● YOUR OBJECTIVE: Search the entries for the word "vous". Copy every line where it turns up.

● ENTRIES SHOWN:
┄┄┄┄┄┄

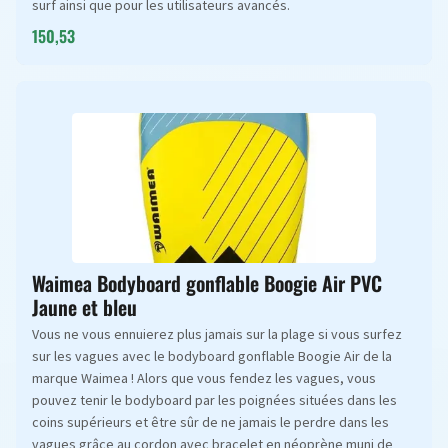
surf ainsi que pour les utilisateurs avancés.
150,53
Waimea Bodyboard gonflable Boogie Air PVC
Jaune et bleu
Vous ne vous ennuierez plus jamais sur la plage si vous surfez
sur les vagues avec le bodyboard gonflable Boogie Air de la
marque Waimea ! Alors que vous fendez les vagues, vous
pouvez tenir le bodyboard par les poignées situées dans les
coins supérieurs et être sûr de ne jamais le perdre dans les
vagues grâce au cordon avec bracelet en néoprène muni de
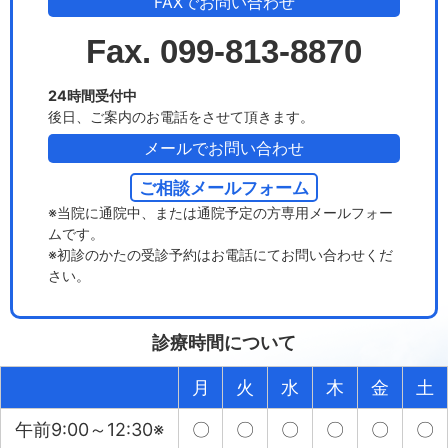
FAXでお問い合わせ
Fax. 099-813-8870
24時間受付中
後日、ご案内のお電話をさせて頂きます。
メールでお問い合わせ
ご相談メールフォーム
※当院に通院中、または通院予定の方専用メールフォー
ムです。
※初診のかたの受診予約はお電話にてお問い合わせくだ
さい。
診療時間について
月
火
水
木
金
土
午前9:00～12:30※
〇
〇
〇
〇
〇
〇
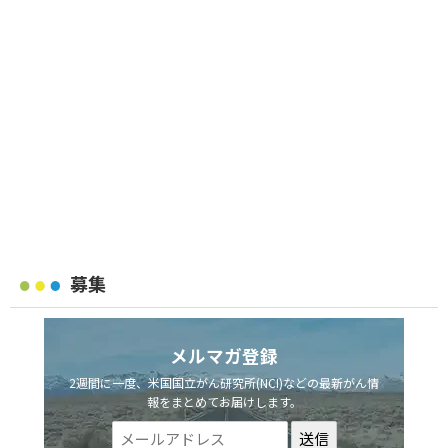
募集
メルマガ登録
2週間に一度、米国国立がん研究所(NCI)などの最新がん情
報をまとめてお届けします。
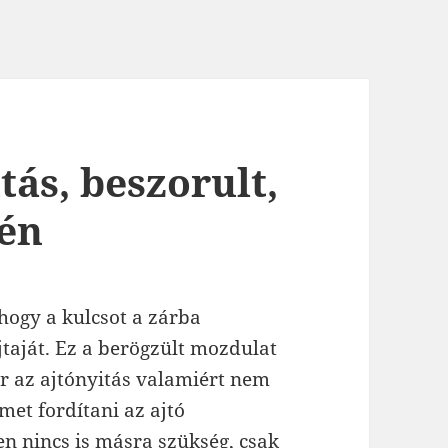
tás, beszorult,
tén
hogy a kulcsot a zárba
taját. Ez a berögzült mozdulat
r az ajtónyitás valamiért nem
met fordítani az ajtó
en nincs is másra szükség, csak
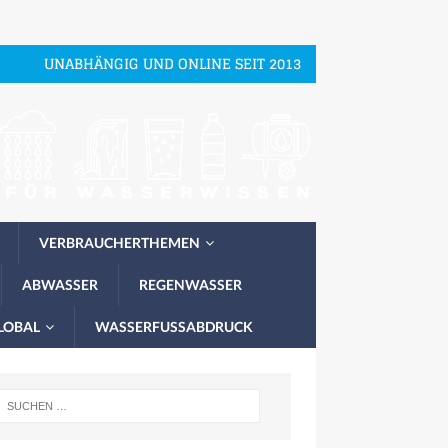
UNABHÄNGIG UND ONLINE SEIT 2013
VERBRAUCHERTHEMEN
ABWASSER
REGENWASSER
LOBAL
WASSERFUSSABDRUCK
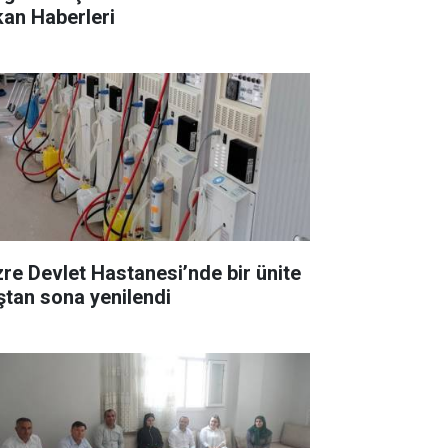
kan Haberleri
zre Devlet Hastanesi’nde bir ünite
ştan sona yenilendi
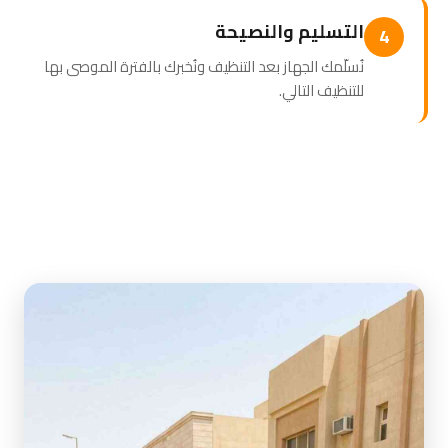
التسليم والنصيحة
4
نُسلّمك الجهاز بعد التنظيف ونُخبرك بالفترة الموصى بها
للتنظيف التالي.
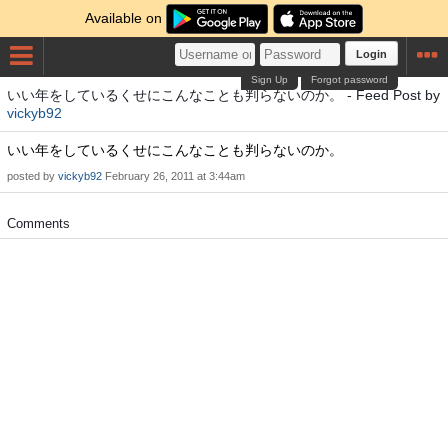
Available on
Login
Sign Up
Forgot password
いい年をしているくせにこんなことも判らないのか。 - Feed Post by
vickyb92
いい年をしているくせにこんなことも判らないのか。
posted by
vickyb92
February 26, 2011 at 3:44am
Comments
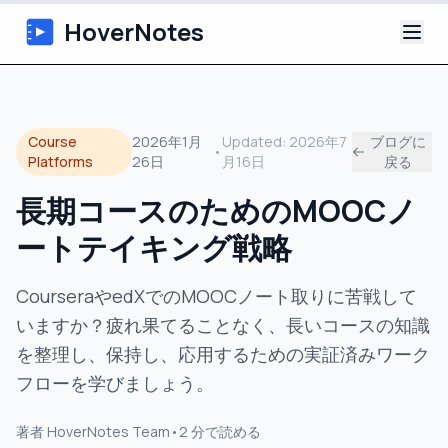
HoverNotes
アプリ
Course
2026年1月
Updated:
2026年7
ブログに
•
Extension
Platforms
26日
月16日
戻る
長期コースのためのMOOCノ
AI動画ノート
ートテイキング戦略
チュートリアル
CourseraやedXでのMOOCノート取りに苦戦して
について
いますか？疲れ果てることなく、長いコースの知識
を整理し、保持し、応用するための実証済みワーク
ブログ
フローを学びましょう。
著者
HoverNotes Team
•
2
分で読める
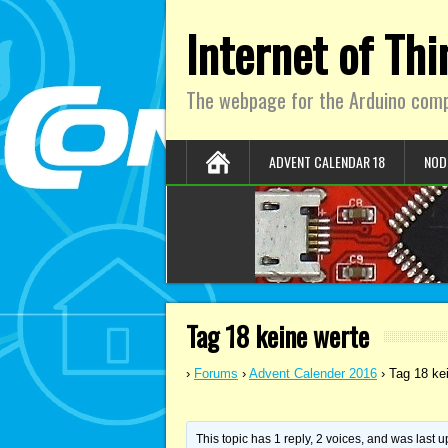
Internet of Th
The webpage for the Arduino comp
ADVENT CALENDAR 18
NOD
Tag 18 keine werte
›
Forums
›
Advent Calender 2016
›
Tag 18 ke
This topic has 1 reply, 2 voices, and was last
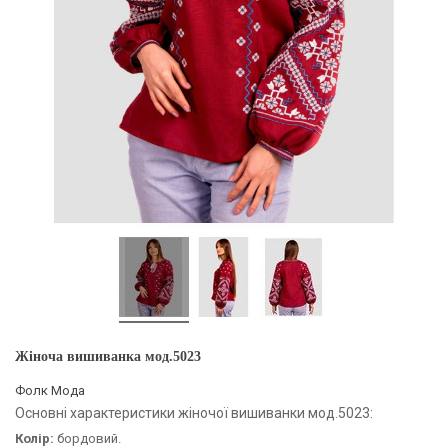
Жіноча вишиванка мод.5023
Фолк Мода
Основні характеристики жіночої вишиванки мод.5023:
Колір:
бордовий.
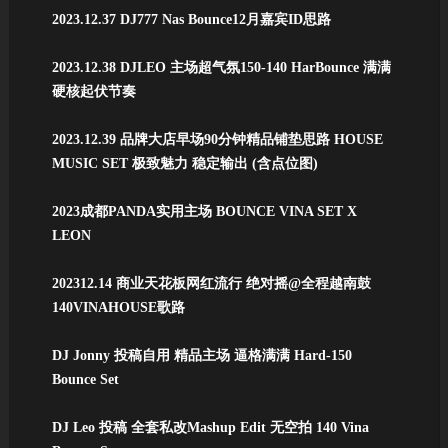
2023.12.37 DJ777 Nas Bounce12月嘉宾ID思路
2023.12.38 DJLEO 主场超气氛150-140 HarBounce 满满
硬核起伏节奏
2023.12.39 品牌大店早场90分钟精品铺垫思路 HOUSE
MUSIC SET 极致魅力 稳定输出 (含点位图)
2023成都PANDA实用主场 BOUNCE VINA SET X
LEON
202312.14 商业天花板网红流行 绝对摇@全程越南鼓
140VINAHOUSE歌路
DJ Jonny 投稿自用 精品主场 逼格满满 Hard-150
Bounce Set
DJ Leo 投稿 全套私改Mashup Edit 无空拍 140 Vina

┄┄┄┄┄┄

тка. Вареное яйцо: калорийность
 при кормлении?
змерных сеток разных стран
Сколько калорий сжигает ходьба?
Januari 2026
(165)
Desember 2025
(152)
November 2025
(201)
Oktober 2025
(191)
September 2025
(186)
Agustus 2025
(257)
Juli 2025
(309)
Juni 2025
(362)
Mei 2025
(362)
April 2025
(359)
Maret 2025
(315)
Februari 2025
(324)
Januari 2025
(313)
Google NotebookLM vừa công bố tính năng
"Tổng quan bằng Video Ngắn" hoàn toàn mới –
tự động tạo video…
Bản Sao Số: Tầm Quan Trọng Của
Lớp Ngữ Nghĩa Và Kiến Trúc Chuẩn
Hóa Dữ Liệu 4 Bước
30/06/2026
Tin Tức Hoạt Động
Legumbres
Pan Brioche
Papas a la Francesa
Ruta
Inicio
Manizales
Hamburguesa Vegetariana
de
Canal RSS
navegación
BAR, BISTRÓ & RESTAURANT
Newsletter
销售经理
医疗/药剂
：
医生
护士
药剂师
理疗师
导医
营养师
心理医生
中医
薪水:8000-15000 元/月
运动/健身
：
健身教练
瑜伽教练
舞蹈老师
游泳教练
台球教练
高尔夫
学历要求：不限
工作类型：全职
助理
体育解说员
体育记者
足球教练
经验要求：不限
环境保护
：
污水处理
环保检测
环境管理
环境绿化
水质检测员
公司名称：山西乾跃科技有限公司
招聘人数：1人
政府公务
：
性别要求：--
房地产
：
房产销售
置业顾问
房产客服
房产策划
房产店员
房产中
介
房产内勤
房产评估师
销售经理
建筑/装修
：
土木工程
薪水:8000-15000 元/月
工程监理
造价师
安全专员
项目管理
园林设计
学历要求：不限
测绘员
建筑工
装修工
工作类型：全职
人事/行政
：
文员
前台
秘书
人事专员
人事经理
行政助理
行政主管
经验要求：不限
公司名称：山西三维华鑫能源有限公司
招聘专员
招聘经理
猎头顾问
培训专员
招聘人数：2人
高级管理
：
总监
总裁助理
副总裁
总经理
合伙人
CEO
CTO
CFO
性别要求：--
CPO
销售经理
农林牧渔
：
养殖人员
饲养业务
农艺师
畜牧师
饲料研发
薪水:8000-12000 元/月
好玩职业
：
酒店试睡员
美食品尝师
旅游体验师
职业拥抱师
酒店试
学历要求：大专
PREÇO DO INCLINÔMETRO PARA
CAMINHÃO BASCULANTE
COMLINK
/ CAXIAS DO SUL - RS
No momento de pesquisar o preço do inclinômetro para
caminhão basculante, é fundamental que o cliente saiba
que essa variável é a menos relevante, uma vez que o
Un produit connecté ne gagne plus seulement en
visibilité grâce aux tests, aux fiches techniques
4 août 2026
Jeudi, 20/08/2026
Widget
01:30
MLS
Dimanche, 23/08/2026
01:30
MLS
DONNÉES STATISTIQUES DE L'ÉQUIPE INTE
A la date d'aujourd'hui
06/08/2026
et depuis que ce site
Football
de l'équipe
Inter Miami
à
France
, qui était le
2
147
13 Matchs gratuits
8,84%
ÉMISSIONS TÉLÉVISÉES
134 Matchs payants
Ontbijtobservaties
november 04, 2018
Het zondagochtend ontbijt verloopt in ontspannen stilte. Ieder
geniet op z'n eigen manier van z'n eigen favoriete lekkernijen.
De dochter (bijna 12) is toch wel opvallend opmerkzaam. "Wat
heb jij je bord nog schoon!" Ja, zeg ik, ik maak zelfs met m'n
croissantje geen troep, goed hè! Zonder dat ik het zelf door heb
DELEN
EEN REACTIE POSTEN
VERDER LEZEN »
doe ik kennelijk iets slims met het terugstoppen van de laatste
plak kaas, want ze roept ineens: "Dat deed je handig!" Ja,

┄┄┄┄┄┄

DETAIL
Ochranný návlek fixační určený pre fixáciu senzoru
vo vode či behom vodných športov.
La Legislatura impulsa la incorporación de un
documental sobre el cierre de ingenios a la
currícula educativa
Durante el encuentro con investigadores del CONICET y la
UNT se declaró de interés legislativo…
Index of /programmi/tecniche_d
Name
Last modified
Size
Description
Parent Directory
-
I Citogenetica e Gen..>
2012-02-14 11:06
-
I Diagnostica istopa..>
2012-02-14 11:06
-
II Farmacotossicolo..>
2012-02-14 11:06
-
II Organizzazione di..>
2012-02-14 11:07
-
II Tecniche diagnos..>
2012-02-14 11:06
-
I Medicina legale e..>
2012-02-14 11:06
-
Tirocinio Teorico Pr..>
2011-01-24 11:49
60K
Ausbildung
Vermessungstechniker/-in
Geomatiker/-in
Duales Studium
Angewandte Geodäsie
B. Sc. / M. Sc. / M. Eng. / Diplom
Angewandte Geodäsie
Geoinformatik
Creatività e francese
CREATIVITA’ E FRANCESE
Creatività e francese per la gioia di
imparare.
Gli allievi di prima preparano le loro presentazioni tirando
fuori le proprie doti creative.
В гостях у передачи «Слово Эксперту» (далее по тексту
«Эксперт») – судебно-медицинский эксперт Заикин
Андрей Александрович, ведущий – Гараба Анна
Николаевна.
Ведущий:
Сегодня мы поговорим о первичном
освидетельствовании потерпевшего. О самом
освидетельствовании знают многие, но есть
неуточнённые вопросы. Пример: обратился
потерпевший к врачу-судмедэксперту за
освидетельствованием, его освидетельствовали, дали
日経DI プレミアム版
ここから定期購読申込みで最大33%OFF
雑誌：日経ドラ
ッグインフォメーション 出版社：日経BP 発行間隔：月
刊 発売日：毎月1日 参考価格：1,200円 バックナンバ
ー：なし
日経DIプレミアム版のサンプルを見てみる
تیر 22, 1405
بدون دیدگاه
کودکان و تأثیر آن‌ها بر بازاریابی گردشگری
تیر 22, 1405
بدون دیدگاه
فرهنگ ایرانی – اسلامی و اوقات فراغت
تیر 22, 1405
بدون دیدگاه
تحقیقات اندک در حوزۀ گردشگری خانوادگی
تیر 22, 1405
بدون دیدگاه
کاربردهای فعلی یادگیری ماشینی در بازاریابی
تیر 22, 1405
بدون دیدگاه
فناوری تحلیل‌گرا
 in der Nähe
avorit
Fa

┄┄┄┄┄┄

● ANSWER TO THIS TASK:
Vous ne vous ennuierez plus jamais sur la plage si vous surfez
marque Waimea ! Alors que vous fendez les vagues, vous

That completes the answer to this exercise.